On average, Americans consume 160 grams (40 teaspoons) of sugar per day. Even if you don’t have a sweet tooth, you may be consuming more sugar than you realize. Various foods contain sugar; it may be added to the food in processing or naturally occurring in whole foods such as fruits, vegetables, and dairy. Although these foods naturally contain sugar, they also contain fiber, essential minerals, antioxidants, and other health-promoting nutrients. The concentration of sugar is often much less in whole foods than in processed foods with added sugar. Because of these reasons; fruits, vegetables, and dairy in their whole form should not be eliminated from the diet.

Sugar, when eaten in small amounts and/or infrequently, does not appear to negatively affect health. However, when too much sugar is consumed, the body releases high amounts of insulin – the hormone that ‘mops up’ sugar from the blood and stores it in the muscles. When sugar is consumed in excess, the sugar may also be stored as fat tissue. This weight gain increases the risk for high blood pressure, diabetes, heart disease, and more.

To figure out how much sugar is in foods you are consuming, take the total number of grams per serving on the food label and divide by four to give the number of teaspoons in a serving. For example, on the food label, an item may have 20 grams of sugar. Divide that number by 4 and this is 5 teaspoons of sugar. The recommended sugar limit for men is 9 teaspoons, 6 teaspoons for women, 5-8 teaspoons for teens, and 3 teaspoons for children.

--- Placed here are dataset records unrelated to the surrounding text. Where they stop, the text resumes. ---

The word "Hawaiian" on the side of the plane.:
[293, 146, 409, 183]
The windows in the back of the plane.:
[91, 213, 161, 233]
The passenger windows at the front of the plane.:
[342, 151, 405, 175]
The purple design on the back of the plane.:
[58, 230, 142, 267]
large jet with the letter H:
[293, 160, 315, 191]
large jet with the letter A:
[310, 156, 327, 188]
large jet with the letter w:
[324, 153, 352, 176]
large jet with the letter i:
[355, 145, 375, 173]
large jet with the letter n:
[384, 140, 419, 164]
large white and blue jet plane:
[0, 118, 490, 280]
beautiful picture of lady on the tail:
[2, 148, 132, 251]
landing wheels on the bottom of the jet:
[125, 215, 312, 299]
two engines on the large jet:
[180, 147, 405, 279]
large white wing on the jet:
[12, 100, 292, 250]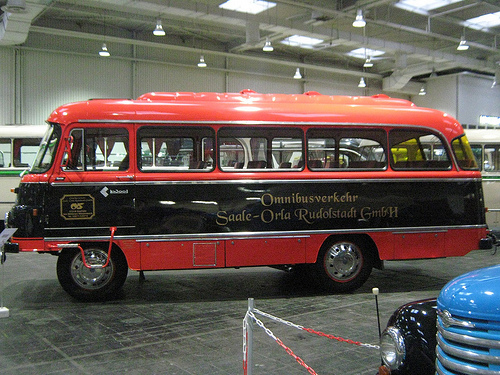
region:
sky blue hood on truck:
[438, 308, 498, 373]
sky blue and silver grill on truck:
[438, 306, 498, 373]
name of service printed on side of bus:
[211, 191, 406, 228]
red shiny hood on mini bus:
[60, 89, 450, 121]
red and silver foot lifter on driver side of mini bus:
[56, 229, 126, 271]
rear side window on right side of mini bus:
[388, 130, 455, 168]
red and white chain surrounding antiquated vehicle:
[261, 311, 378, 372]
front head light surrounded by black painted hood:
[376, 306, 433, 373]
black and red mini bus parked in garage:
[10, 87, 484, 242]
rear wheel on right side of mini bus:
[317, 237, 377, 290]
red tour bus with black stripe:
[6, 85, 499, 296]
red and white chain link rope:
[230, 292, 374, 373]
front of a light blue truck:
[367, 265, 492, 365]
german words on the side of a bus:
[184, 190, 412, 227]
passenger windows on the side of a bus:
[146, 128, 378, 165]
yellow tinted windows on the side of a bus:
[388, 122, 475, 169]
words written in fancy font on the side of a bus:
[180, 187, 419, 229]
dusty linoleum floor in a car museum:
[73, 315, 180, 359]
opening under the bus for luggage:
[141, 232, 313, 272]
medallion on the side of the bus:
[53, 190, 107, 228]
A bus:
[199, 143, 381, 274]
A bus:
[144, 71, 250, 279]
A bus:
[218, 162, 310, 283]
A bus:
[205, 75, 306, 250]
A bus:
[216, 92, 338, 342]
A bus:
[204, 110, 276, 342]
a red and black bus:
[23, 91, 498, 287]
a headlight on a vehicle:
[374, 325, 410, 372]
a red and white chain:
[239, 291, 321, 369]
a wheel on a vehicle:
[314, 234, 370, 289]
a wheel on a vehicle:
[62, 248, 128, 301]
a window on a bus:
[133, 124, 218, 171]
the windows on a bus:
[219, 120, 442, 177]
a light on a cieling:
[144, 9, 181, 56]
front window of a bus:
[30, 108, 62, 173]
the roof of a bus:
[139, 81, 431, 121]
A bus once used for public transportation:
[0, 84, 492, 291]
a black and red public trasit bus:
[6, 88, 496, 290]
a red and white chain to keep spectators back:
[231, 298, 386, 374]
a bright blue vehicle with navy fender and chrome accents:
[369, 266, 499, 373]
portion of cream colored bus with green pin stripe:
[469, 120, 499, 234]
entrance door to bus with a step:
[50, 101, 147, 283]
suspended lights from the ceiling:
[64, 9, 469, 87]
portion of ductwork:
[366, 50, 431, 97]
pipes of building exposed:
[5, 31, 377, 91]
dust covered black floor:
[6, 300, 321, 374]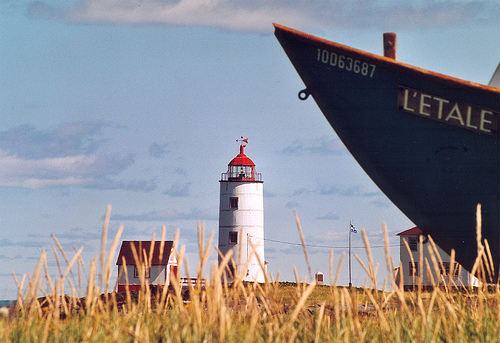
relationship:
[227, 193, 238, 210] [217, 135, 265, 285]
windows on light house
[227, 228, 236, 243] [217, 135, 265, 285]
windows on light house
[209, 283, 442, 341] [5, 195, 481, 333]
grass on field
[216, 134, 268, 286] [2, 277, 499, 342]
light house on field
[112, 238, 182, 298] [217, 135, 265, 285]
house next to light house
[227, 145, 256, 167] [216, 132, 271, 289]
roof of light house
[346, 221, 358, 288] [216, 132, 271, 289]
flag near light house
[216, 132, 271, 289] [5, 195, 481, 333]
light house in field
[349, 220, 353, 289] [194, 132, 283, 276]
flagpole near light house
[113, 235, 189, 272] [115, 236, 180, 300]
roof of house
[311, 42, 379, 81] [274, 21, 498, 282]
serial number of boat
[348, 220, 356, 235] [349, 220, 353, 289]
flag on flagpole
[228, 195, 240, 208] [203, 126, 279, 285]
window on lighthouse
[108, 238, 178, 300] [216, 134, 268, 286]
building by light house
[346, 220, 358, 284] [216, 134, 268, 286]
flagpole near light house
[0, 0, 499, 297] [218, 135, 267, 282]
sky above lighthouse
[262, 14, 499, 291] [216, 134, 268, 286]
boat near light house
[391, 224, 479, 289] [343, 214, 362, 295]
house front flagpole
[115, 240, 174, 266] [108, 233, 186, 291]
roof on building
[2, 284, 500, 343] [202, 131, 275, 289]
grass around lighthouse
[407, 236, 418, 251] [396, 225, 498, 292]
window on house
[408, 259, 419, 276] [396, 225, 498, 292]
window on house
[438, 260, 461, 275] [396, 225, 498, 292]
window on house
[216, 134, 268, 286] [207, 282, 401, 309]
light house on hill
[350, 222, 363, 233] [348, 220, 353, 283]
flag flying on top of flagpole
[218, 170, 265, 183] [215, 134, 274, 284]
railing on top of light house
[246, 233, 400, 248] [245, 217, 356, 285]
power line hanging between poles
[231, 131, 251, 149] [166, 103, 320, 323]
weather vein on top of light house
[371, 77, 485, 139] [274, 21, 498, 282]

Americans know desserts are high in sugar, but it’s the processed “health foods” that are sneaky with the amount of sugar added. One Krispy Kreme donut has 10 g of sugar, equivalent to 2.5 teaspoons, which may be less than you thought. Below are five breakfast items that have equal amounts or more sugar than a Krispy Kreme donut. Also included are some easy trade outs for healthier alternatives.

 

Five breakfast foods with equal amounts of more sugar than a donut

Yogurt

17 g sugar = 4 teaspoons of sugar

Trade out: Plain, Greek yogurt and add strawberries, blueberries, and some walnuts or almonds

Breakfast Cereal

One cup of Raisin Bran

26 g of sugar = 6.5 teaspoons of sugar

Trade out: Bran Flakes with Slivered almonds and a small banana

Instant Oatmeal

Package of Apple Cinnamon Instant oatmeal

12 g sugar = 3 teaspoons of sugar

Trade out: make your own oatmeal, and add your own apples and cinnamon

Granola

Bear Naked Honey Almond Granola, ½ cup

21 g = 5 teaspoons of sugar.

Trade out: Mixed nuts or almonds

Starbucks Frappuccino and other coffee like smoothies

Specialized coffee drink (various sizes)

46-84 g = 11.5 tsp- 21 tsp of sugar

Trade out: Order a tall coffee, add milk, and stevia and blend.

 

References:

  1. Hy-Vee Food Pictures
  2. How Much Sugar Do You Eat? Health Promotion in Motion. August 2019. https://www.dhhs.nh.gov/dphs/nhp/documents/sugar.pdf
  3. The Sweet Danger of Sugar. Harvard Health, 2017. health.harvard.edu,. Harvard Men’s Health Watch.